### Supplied records

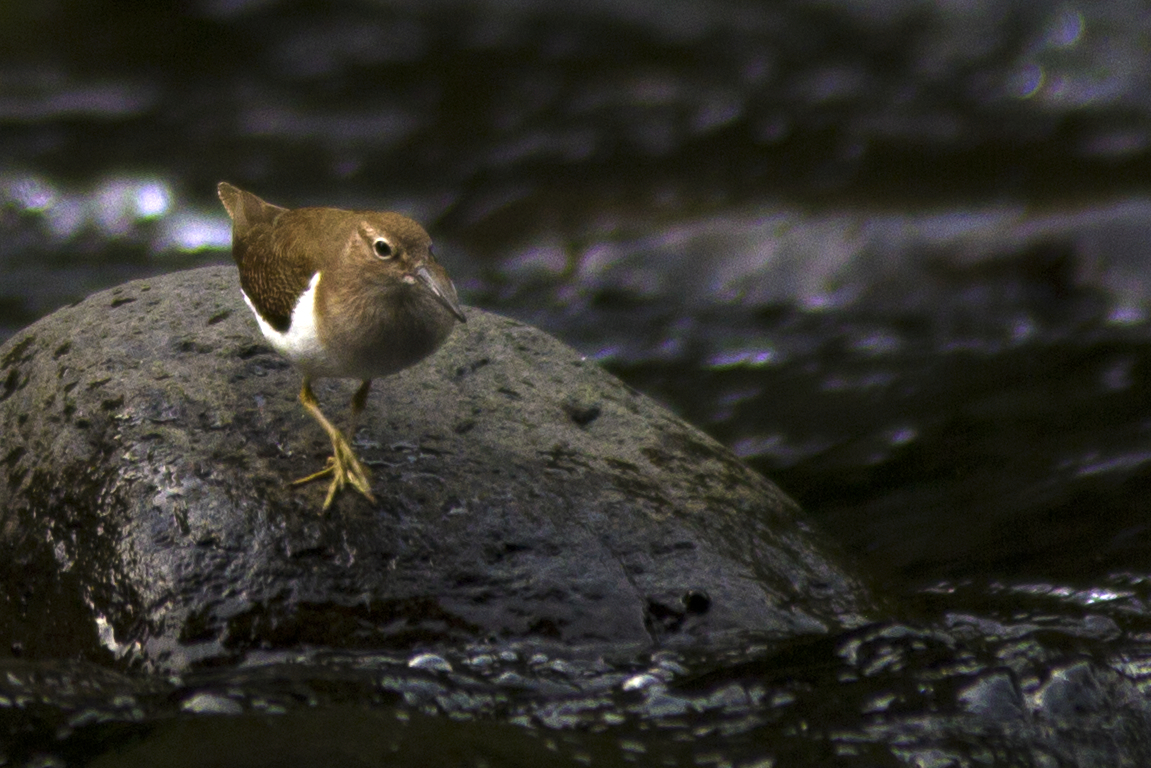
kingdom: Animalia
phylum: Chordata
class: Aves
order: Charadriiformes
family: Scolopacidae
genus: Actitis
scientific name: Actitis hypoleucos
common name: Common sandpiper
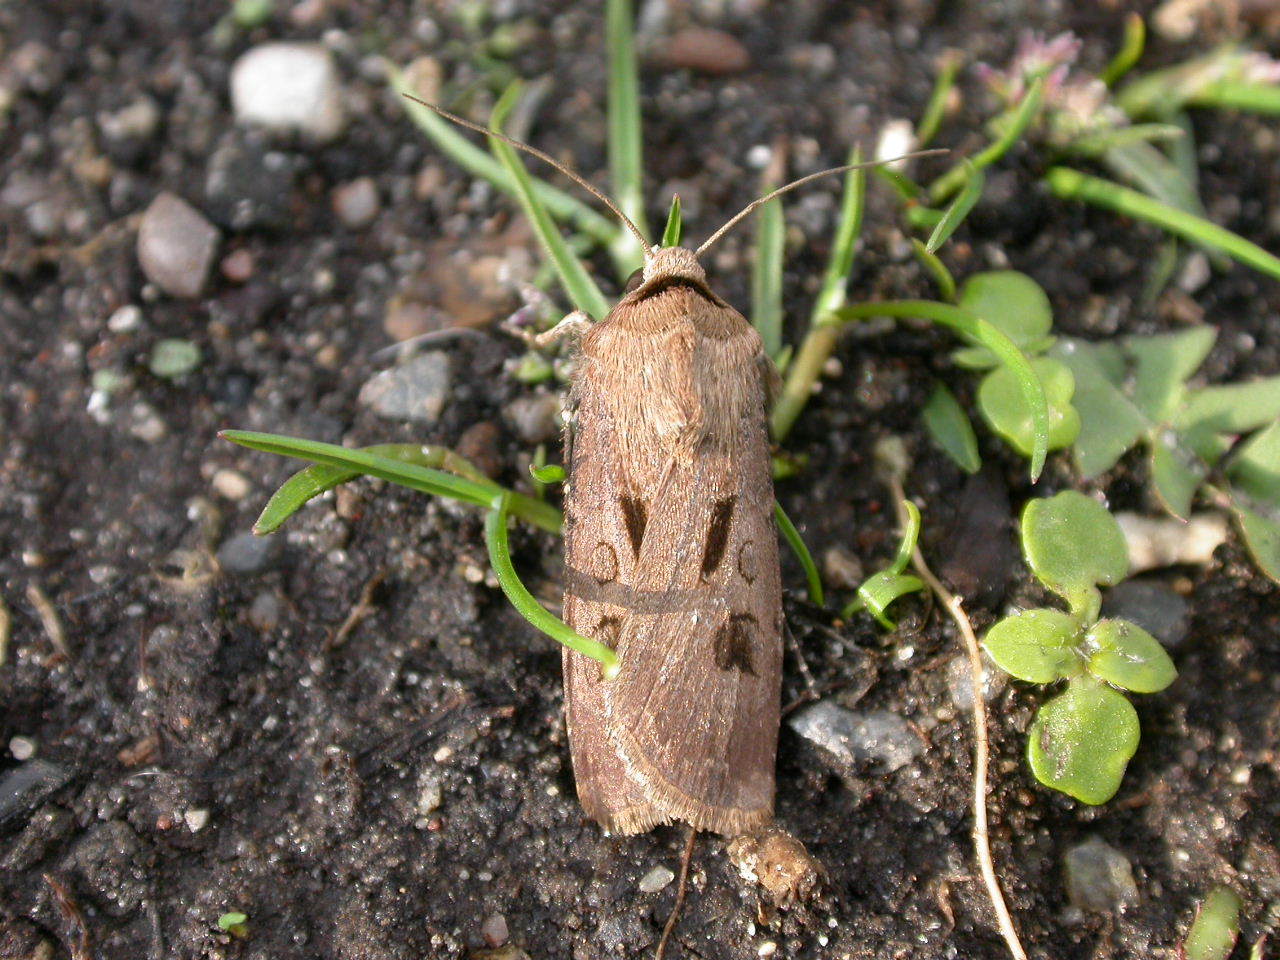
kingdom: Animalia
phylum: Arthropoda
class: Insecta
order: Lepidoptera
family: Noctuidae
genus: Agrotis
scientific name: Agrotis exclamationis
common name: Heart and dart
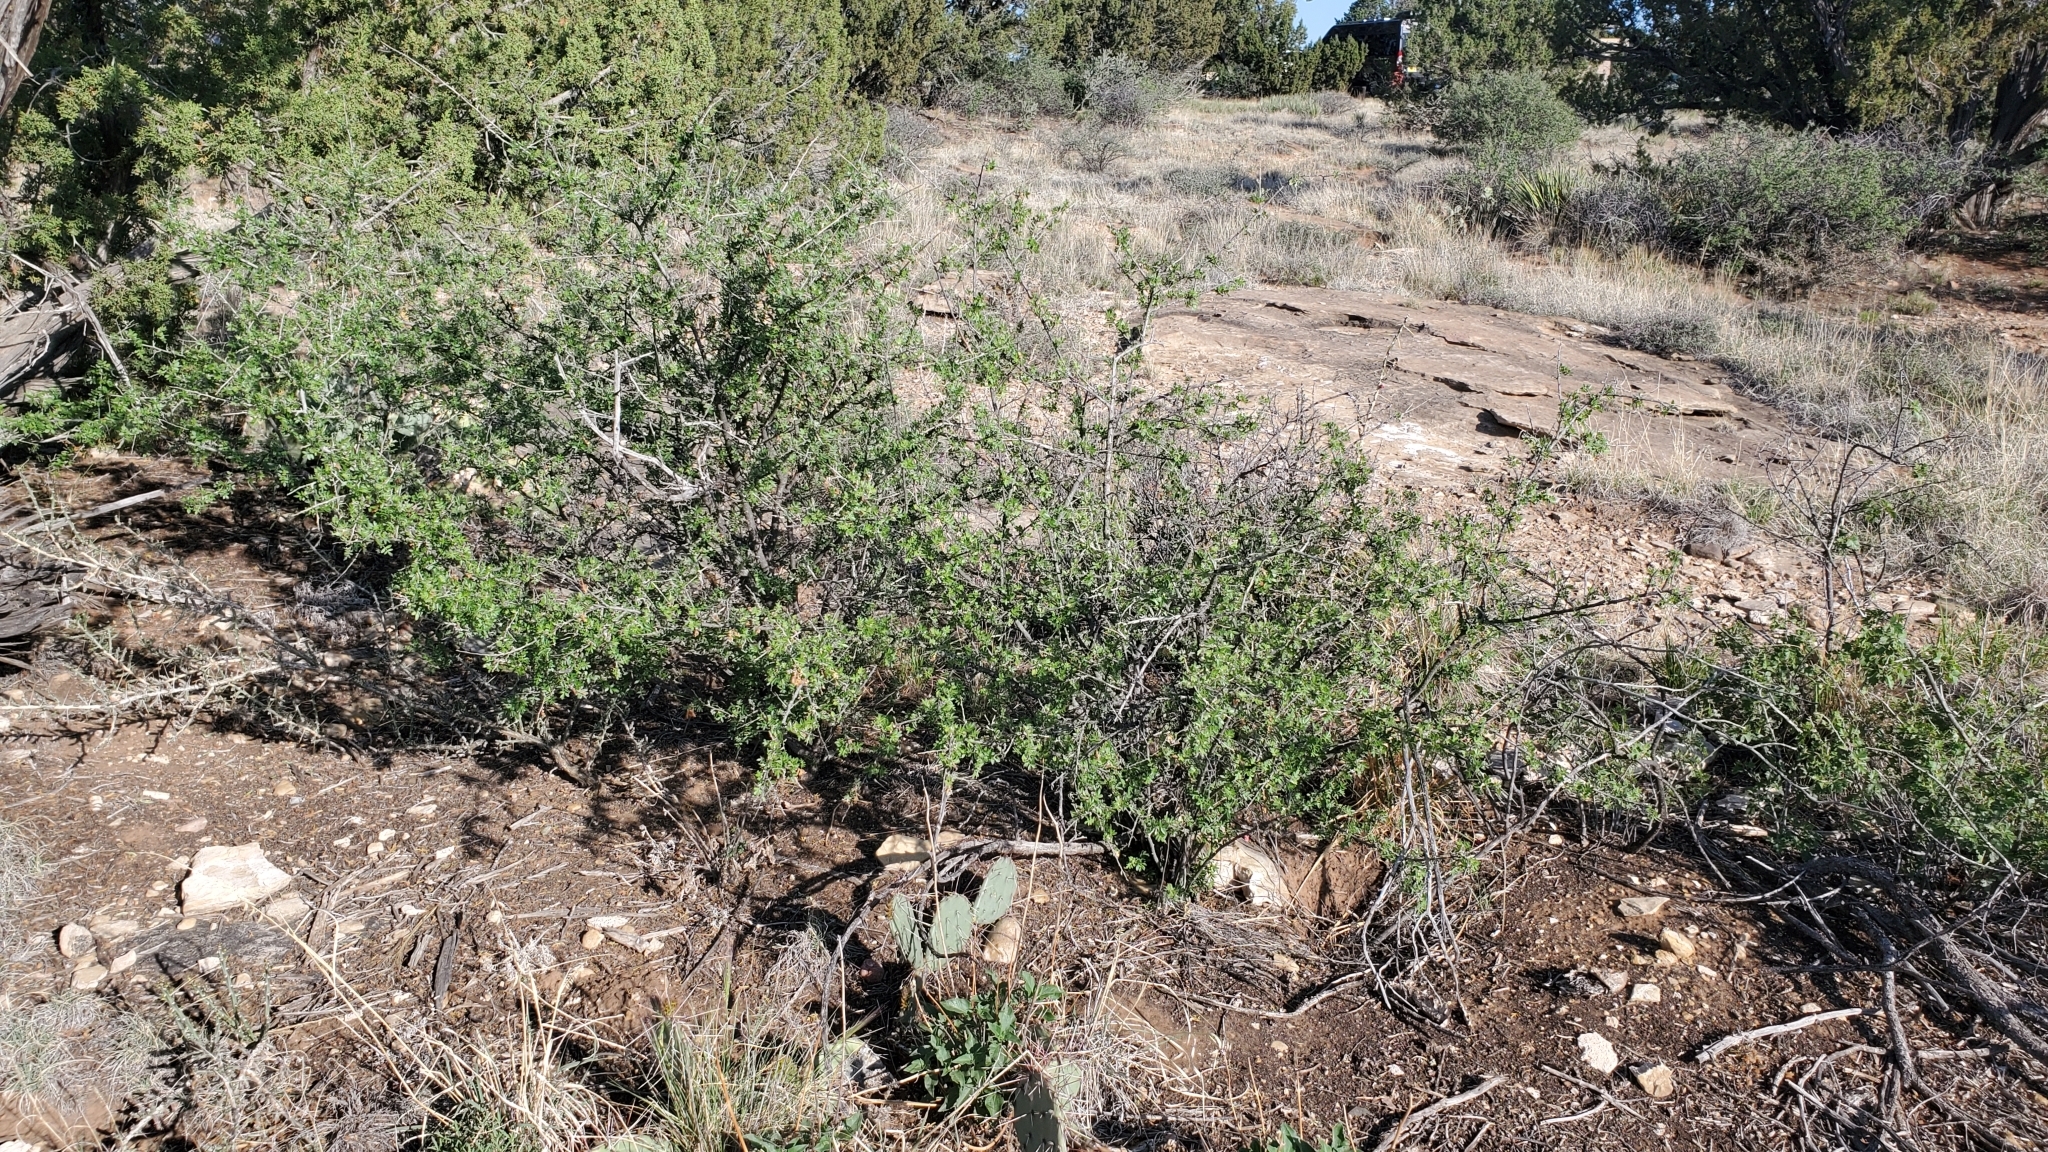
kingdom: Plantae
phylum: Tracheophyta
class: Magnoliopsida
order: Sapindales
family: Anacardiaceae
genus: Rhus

### Work required
Update the lines of every item above by replacing "common name" with "vernacular name" and leaving all else unchanged. Leave the pictures out of your answer.

### Written response
kingdom: Animalia
phylum: Chordata
class: Aves
order: Charadriiformes
family: Scolopacidae
genus: Actitis
scientific name: Actitis hypoleucos
vernacular name: Common sandpiper
kingdom: Animalia
phylum: Arthropoda
class: Insecta
order: Lepidoptera
family: Noctuidae
genus: Agrotis
scientific name: Agrotis exclamationis
vernacular name: Heart and dart
kingdom: Plantae
phylum: Tracheophyta
class: Magnoliopsida
order: Sapindales
family: Anacardiaceae
genus: Rhus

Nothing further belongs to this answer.